For the records below, tally the lines that contain "planes" and give only that number.

### Data extracts

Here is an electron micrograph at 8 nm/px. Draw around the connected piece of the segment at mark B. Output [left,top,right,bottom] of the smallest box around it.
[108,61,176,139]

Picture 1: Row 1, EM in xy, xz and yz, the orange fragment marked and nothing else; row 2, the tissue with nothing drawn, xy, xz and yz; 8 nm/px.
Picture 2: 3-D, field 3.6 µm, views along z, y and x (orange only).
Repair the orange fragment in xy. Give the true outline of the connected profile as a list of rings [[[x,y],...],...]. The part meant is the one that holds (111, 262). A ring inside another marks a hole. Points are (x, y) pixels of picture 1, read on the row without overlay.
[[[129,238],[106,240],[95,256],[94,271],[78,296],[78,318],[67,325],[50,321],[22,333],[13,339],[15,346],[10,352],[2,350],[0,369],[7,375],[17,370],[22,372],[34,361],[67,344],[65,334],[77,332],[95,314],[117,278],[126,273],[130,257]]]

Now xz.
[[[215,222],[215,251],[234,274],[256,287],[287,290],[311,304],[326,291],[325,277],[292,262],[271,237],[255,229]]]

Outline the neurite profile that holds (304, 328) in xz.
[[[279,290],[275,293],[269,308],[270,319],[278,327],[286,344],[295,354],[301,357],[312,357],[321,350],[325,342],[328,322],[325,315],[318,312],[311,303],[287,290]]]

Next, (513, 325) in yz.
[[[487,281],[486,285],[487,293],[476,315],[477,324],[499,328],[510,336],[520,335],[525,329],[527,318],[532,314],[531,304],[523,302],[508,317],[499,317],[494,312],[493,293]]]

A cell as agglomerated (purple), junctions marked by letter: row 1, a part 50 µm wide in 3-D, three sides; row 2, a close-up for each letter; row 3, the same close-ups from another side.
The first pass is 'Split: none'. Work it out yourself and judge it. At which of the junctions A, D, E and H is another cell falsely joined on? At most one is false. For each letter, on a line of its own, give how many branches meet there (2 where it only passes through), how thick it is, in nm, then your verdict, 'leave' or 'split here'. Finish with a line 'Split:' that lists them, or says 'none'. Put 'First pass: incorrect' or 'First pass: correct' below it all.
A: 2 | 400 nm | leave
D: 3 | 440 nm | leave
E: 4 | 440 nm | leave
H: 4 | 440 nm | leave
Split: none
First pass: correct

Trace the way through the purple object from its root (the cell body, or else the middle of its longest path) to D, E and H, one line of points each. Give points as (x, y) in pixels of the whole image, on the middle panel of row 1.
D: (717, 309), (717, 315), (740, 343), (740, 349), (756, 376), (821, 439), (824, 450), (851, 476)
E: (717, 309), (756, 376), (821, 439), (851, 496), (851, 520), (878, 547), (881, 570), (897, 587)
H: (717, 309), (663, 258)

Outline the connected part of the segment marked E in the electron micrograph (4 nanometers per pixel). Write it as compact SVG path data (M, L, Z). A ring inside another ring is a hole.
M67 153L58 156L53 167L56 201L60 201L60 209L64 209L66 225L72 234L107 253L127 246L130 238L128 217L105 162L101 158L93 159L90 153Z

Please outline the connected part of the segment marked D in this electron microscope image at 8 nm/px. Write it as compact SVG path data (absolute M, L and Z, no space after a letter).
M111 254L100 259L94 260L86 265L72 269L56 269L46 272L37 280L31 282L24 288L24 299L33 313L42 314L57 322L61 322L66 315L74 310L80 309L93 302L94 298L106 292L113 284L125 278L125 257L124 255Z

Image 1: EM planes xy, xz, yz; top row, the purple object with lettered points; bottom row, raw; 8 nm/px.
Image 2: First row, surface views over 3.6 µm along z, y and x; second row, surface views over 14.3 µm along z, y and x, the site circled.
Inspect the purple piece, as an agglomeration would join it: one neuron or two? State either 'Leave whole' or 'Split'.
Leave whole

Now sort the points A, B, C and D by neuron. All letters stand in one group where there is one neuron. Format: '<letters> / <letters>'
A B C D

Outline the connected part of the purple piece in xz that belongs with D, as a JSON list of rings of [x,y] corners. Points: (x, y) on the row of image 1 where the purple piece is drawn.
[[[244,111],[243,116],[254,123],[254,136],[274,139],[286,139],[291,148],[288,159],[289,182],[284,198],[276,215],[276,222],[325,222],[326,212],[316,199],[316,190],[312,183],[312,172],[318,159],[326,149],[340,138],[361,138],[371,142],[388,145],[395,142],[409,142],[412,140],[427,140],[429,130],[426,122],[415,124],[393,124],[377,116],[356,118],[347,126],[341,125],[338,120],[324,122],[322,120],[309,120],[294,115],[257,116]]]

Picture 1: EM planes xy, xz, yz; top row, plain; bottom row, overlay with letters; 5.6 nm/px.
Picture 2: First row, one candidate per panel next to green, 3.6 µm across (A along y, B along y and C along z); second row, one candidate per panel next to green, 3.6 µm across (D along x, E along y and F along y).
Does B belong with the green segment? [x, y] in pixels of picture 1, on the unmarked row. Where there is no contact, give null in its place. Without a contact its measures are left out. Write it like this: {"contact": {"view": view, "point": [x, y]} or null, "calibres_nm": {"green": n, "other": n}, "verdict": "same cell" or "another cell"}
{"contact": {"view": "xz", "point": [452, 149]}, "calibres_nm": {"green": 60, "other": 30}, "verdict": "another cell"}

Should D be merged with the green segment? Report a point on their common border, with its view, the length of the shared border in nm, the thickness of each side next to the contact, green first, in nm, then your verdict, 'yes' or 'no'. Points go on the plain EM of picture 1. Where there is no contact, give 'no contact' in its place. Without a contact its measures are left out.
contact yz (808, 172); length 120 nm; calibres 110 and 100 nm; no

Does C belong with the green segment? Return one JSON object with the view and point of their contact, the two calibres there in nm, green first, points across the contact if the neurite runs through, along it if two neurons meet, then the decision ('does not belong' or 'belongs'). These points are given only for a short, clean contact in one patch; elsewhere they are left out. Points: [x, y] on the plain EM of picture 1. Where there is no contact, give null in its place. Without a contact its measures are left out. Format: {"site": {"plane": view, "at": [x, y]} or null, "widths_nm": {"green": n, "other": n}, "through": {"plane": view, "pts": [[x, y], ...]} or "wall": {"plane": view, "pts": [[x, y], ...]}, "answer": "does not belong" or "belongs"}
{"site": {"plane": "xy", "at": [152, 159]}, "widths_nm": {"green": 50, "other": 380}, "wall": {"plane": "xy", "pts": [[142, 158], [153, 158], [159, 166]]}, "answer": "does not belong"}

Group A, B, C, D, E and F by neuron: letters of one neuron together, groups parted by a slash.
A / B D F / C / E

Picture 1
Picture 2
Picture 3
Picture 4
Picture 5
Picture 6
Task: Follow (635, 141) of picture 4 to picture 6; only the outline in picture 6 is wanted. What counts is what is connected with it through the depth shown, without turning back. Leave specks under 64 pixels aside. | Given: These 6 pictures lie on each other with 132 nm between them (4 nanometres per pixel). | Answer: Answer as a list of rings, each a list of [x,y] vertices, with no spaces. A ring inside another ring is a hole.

######

> Answer to the exercise
2